One of the first lessons is that simple operations to infrastructure such as increasing capacity need to be understood and planned. Obviously, AWS didn’t just make the upgrades off the cuff, but they didn’t fully understand the impact. Even if an operation seems rote, it’s always a good idea to run things to failure in a test environment during upgrades, even if it takes more time. This is especially important with services that are critical to other core dependent services.
In addition, service or micro-service architectures must understand their whole service dependency tree so they can troubleshoot when there are outages. In addition, it’s important to be as loosely coupled to a dependency as possible and include defensive programming with microservices to avoid the domino effect that happened in this case.
Another issue to watch out for is circular dependencies. If, in a chain of micro services that are dependent on each other, one hiccups, everything can come to a screeching halt, consuming resources and accomplishing nothing.
When developing micro services, keep in mind that you will not always have connectivity to the services you are dependent on. Writing programs that can run in a degraded state, or at least indicate that a service is not working, can save time and trouble. In this outage, remember that dashboards were running green even though no new information was coming through.

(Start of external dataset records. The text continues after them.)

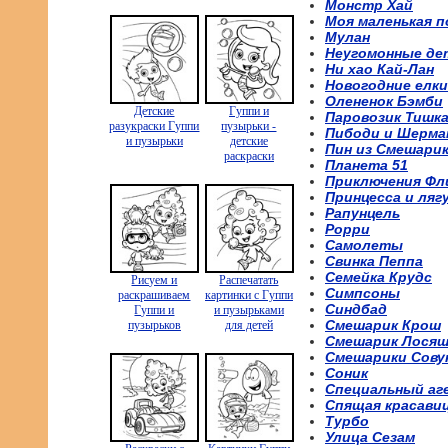
Монстр Хай
Моя маленькая п
Мулан
Неугомонные де
Ни хао Кай-Лан
Новогодние елки
Олененок Бэмби
Детские
Гуппи и
Паровозик Тишк
разукраски Гуппи
пузырьки -
Пибоди и Шерма
и пузырьки
детские
Пин из Смешари
раскраски
Планета 51
Приключения Фл
Принцесса и ляг
Рапунцель
Рорри
Самолеты
Свинка Пеппа
Семейка Крудс
Рисуем и
Распечатать
Симпсоны
раскрашиваем
картинки с Гуппи
Синдбад
Гуппи и
и пузырьками
Смешарик Крош
пузырьков
для детей
Смешарик Лося
Смешарики Сову
Соник
Специальный аг
Спящая красави
Турбо
Улица Сезам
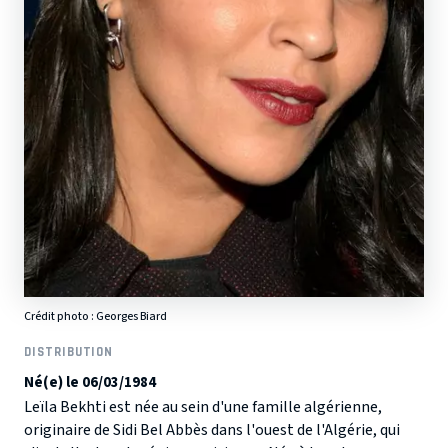
Crédit photo :
Georges Biard
DISTRIBUTION
Né(e) le 06/03/1984
Leïla Bekhti est née au sein d'une famille algérienne,
originaire de Sidi Bel Abbès dans l'ouest de l'Algérie, qui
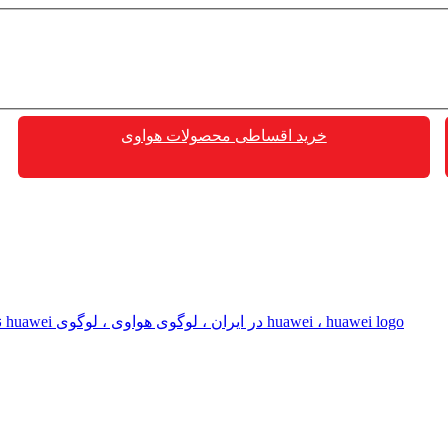
خرید اقساطی محصولات هواوی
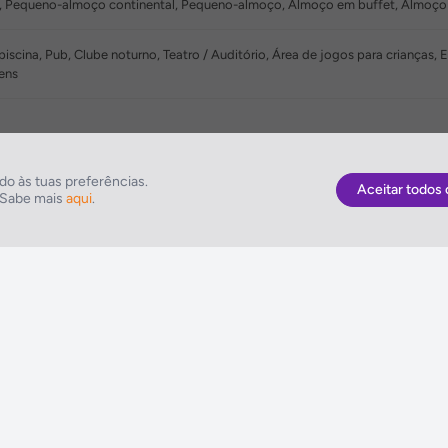
 Pequeno-almoço continental, Pequeno-almoço, Almoço em buffet, Almoço
 piscina, Pub, Clube noturno, Teatro / Auditório, Área de jogos para crianças,
ens
o às tuas preferências.
Aceitar todos 
. Sabe mais
aqui
.
As Melhores Ofertas
NETVIAGENS
Voos
Condições de Uti
Hotel
FIN e Condições 
Voo + Hotel
Informações Gera
Pacotes de Viagem
Política de Cooki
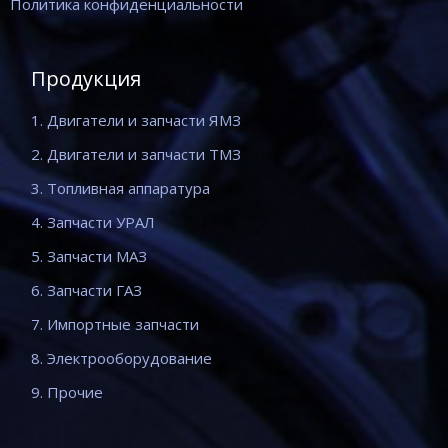
Политика конфиденциальности
Продукция
1. Двигатели и запчасти ЯМЗ
2. Двигатели и запчасти ТМЗ
3. Топливная аппаратура
4. Запчасти УРАЛ
5. Запчасти МАЗ
6. Запчасти ГАЗ
7. Импортные запчасти
8. Электрооборудование
9. Прочие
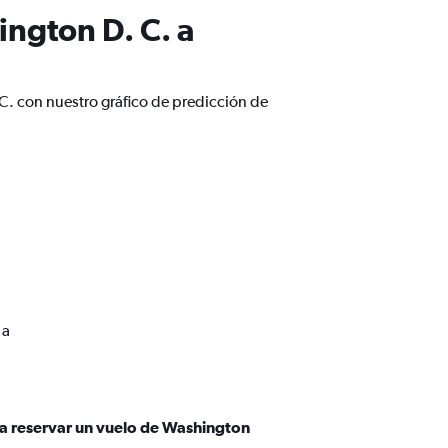
ngton D. C. a
C. con nuestro gráfico de predicción de
 a
ra reservar un vuelo de Washington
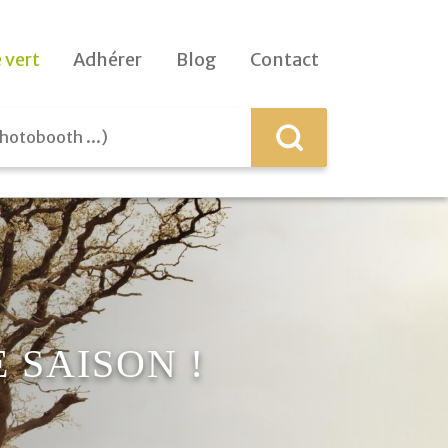
 vert
Adhérer
Blog
Contact
 SAISON !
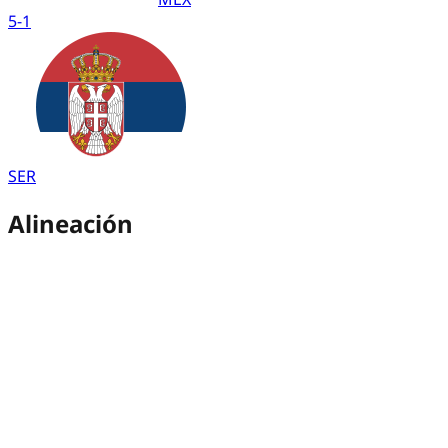
5
-
1
SER
Alineación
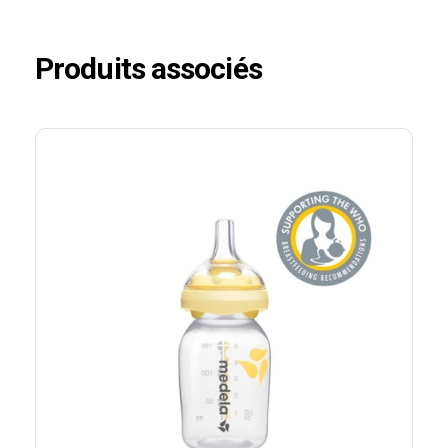
Produits associés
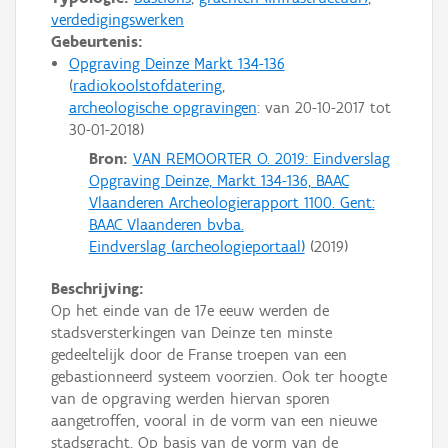
verdedigingswerken
Gebeurtenis:
Opgraving Deinze Markt 134-136
radiokoolstofdatering
archeologische opgravingen
: van
20-10-2017
tot
30-01-2018
Bron:
VAN REMOORTER O. 2019: Eindverslag
Opgraving Deinze, Markt 134-136, BAAC
Vlaanderen Archeologierapport 1100. Gent:
BAAC Vlaanderen bvba.
Eindverslag (archeologieportaal)
(
2019
)
Beschrijving:
Op het einde van de 17e eeuw werden de
stadsversterkingen van Deinze ten minste
gedeeltelijk door de Franse troepen van een
gebastionneerd systeem voorzien. Ook ter hoogte
van de opgraving werden hiervan sporen
aangetroffen, vooral in de vorm van een nieuwe
stadsgracht. Op basis van de vorm van de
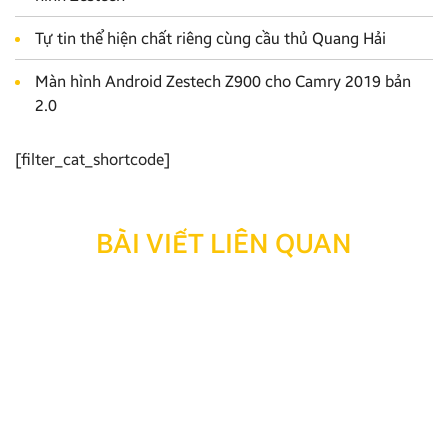
Tự tin thể hiện chất riêng cùng cầu thủ Quang Hải
Màn hình Android Zestech Z900 cho Camry 2019 bản
2.0
[filter_cat_shortcode]
BÀI VIẾT LIÊN QUAN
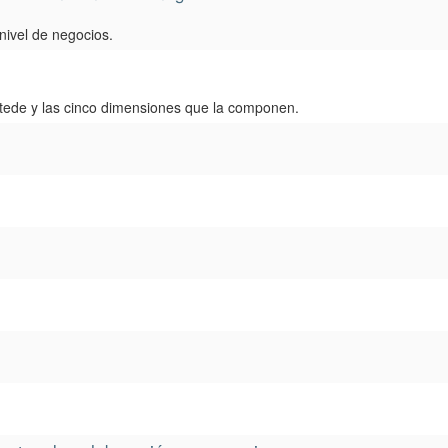
 nivel de negocios.
ofstede y las cinco dimensiones que la componen.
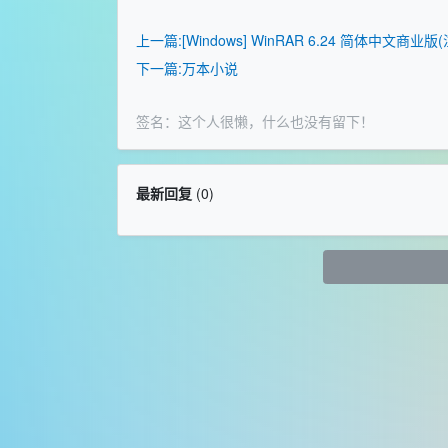
上一篇:[Windows] WinRAR 6.24 简体中文商业
下一篇:万本小说
签名：这个人很懒，什么也没有留下！
最新回复
(
0
)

Many companies were affected by the AWS outage, including some owned by Amazon itself. Some flew right though the outage, almost unscathed, while others had a harder time recuperating. Those that were able to adjust quickly had a multi hybrid cloud strategy, so they had alternate clouds as backups. Some used a different region of AWS, while others used Google or Azure, and some even ran it back to their own data centers or external websites. At the very least, websites displayed message that they were currently experiencing problems, rather than a 404 error.
Companies that were not using some of Amazon’s specialized services also did better. For example, the EKS and ECS managed container offerings and Lambda were hit hard and were down for a substantial amount of time, so those dependent on these services were without options.

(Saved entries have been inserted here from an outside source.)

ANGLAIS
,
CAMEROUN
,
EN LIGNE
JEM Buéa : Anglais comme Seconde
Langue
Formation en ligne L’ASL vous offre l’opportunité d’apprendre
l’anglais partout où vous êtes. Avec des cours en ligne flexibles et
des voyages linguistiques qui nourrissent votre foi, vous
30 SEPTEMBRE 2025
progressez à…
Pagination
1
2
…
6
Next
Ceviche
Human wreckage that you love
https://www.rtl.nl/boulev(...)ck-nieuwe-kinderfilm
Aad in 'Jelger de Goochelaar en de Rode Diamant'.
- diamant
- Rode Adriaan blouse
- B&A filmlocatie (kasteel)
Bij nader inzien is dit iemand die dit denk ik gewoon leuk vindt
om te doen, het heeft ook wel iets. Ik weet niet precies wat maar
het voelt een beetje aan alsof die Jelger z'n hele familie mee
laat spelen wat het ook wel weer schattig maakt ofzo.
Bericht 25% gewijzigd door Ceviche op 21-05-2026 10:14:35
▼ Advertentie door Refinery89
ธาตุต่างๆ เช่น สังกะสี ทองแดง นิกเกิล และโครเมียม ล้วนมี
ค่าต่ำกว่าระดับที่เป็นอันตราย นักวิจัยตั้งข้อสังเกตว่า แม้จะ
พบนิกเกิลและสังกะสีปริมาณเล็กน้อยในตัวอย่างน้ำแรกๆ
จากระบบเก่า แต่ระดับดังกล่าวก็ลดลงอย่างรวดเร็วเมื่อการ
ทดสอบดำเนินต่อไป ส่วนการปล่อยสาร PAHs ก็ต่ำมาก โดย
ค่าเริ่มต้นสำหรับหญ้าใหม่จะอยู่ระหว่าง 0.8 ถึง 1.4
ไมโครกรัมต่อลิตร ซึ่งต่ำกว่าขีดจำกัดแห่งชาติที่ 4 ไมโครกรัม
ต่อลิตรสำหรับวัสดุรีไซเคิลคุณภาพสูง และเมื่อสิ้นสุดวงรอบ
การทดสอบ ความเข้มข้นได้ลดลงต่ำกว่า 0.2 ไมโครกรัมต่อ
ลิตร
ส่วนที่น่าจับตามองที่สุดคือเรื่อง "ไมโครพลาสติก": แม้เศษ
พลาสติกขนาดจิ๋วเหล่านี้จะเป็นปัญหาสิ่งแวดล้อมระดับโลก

During the outage, auto scaling services were not working properly, so any company that had a lot of traffic at the time had to find out what was going on and scale up services manually. This was a bigger issue than it might normally be since it was the day before Thanksgiving, a time when many consumers are traveling and buying online. For example, Etsy stayed up, but they could not scale as much as they normally would, leading to decreased sales.
The companies that have their own external monitoring also fared better. Some even alerted AWS to the outages. They were not dependent only on AWS’s health dashboard, but had their own monitoring running on their servers.
What is the main lesson we should learn from this? Organizations should take ownership of their cloud resources, much like any utility. Just like having a backup generator for electricity to assure continuation of business in the event of an outage, companies should use the same best practices for cloud services. This means having a backup cloud that can keep you running, even at diminished capacity, is essential to weathering a storm such as the AWS outage.